= Given problem =
Can you rewrite the listing below with "collection date" changed to "date collected" and everything else left as it is? Omit the pictures.

= Exercise input =
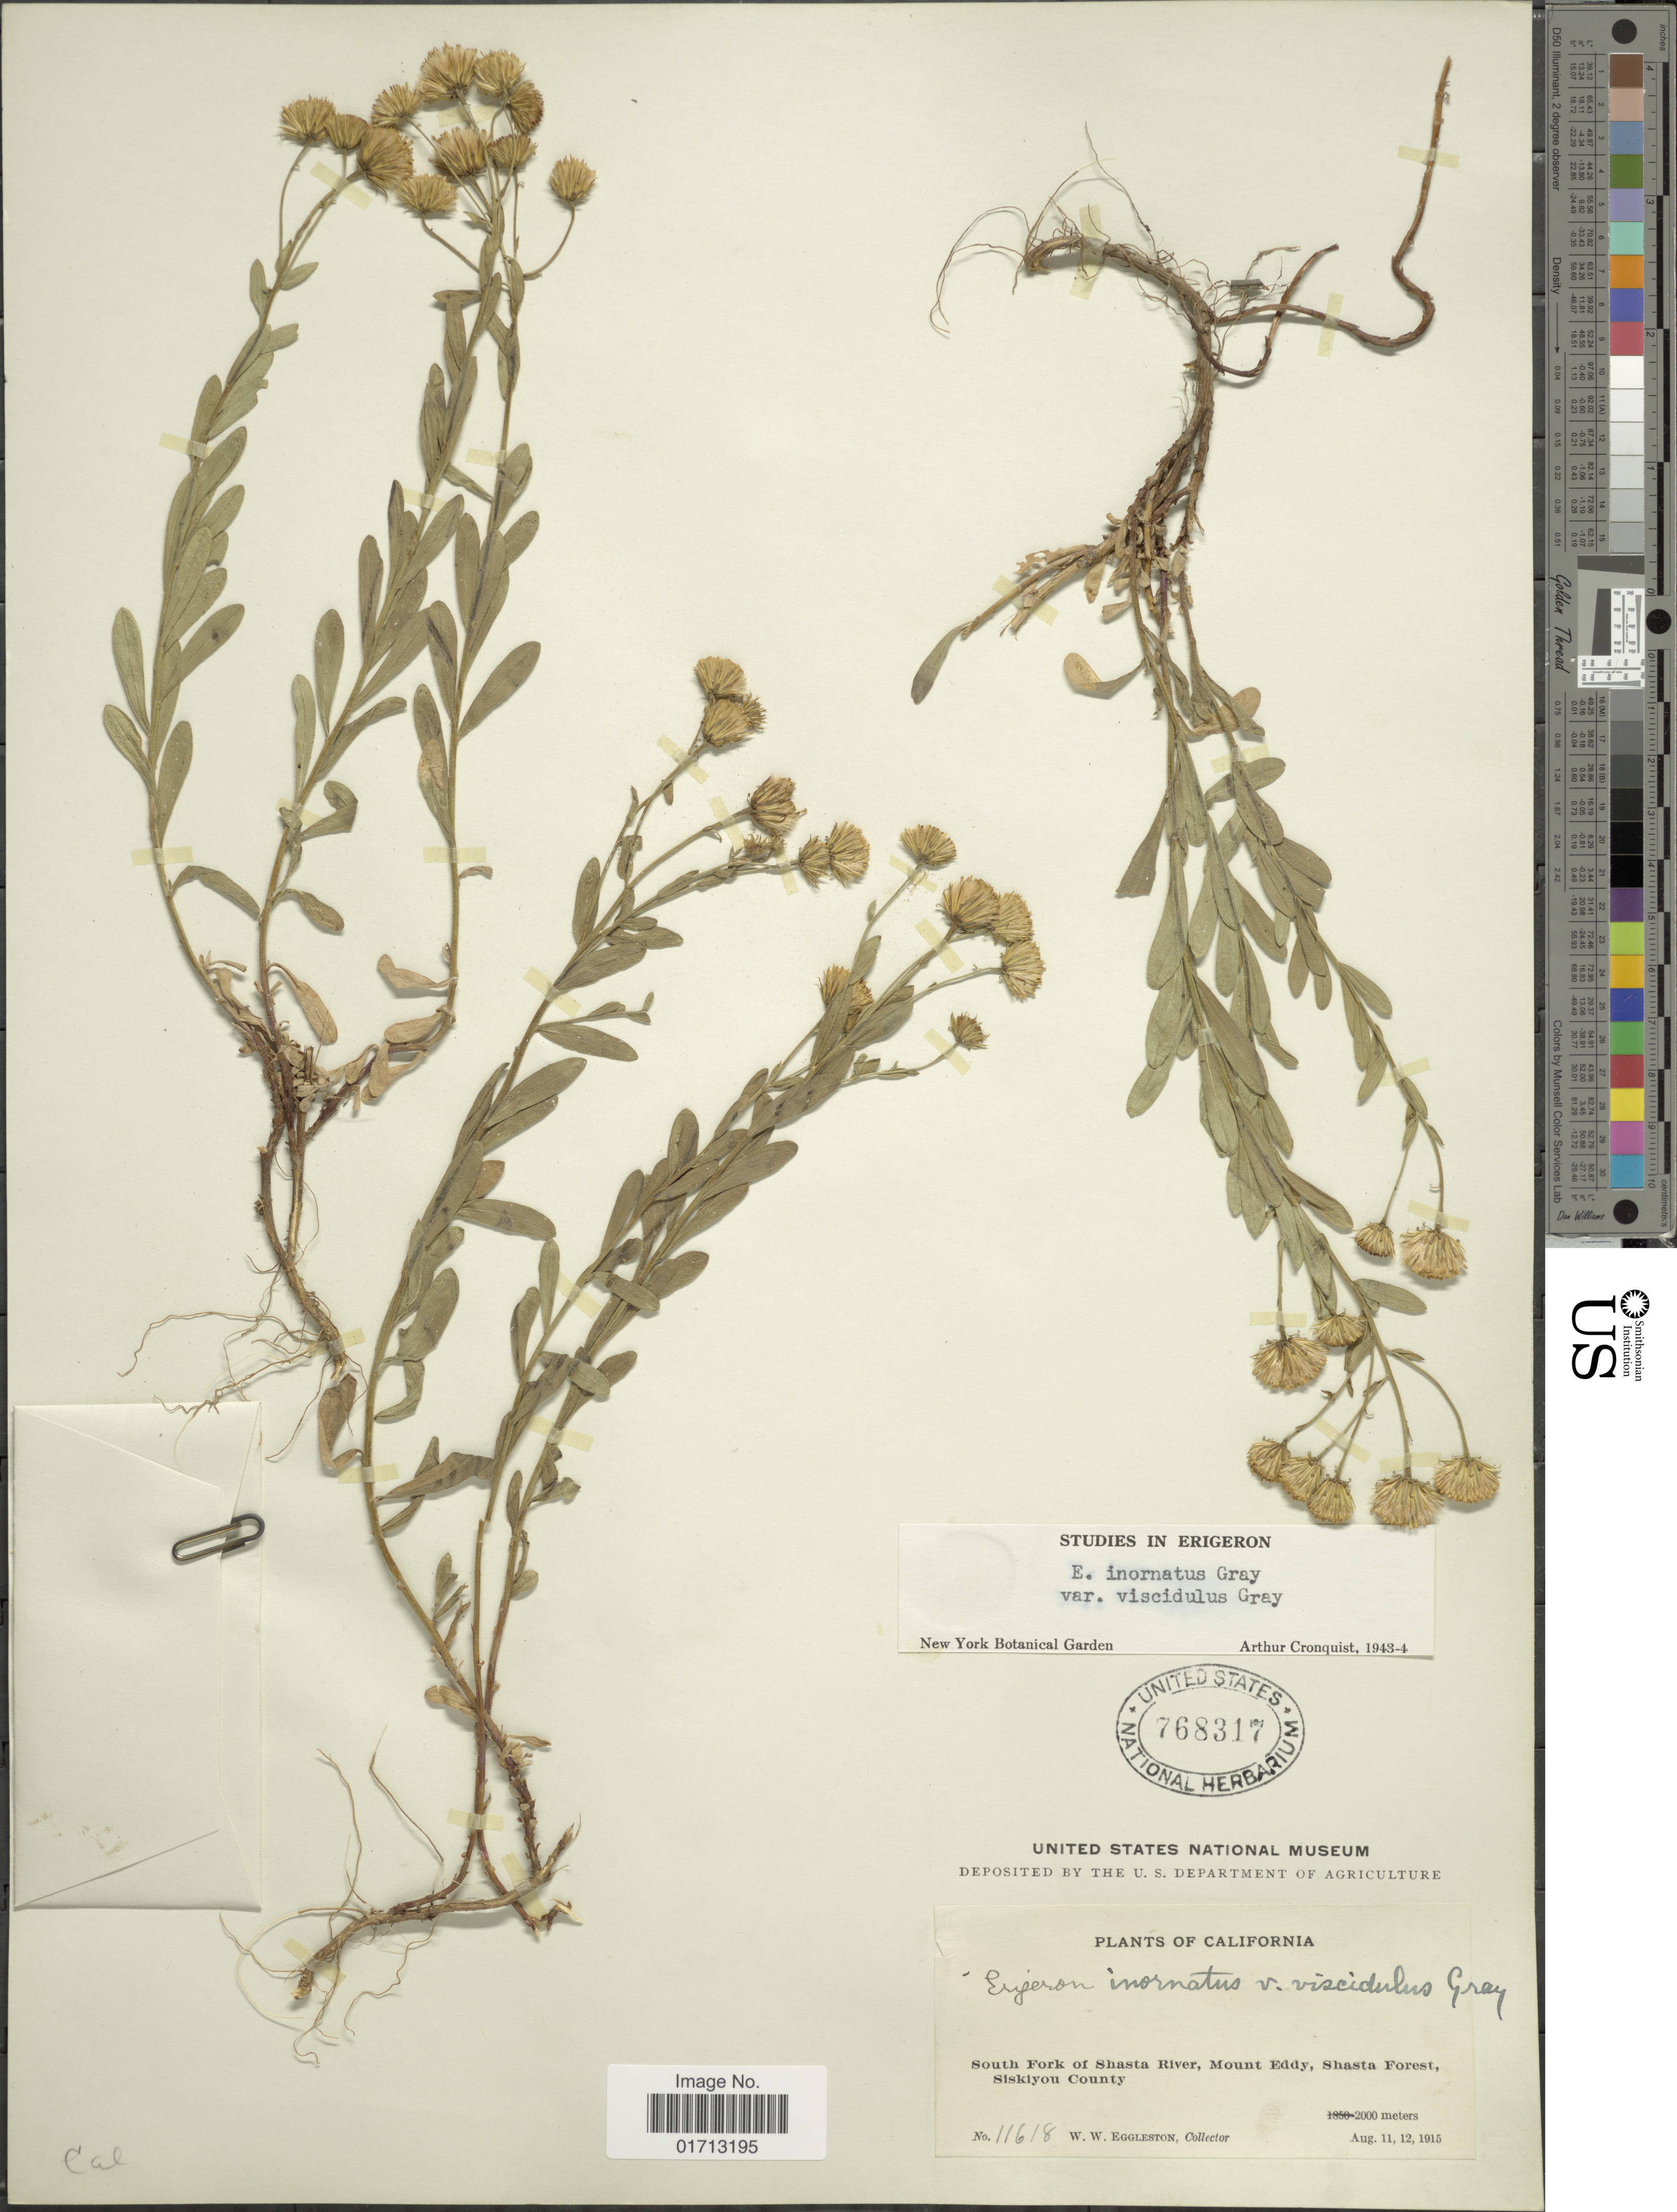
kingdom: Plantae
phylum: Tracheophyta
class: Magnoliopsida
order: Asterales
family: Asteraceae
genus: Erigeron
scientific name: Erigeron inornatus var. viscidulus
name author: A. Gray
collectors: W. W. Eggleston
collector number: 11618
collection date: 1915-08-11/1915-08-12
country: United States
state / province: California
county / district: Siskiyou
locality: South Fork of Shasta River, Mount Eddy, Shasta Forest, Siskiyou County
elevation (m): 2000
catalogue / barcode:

= Response to this task =
kingdom: Plantae
phylum: Tracheophyta
class: Magnoliopsida
order: Asterales
family: Asteraceae
genus: Erigeron
scientific name: Erigeron inornatus var. viscidulus
name author: A. Gray
collectors: W. W. Eggleston
collector number: 11618
date collected: 1915-08-11/1915-08-12
country: United States
state / province: California
county / district: Siskiyou
locality: South Fork of Shasta River, Mount Eddy, Shasta Forest, Siskiyou County
elevation (m): 2000
catalogue / barcode:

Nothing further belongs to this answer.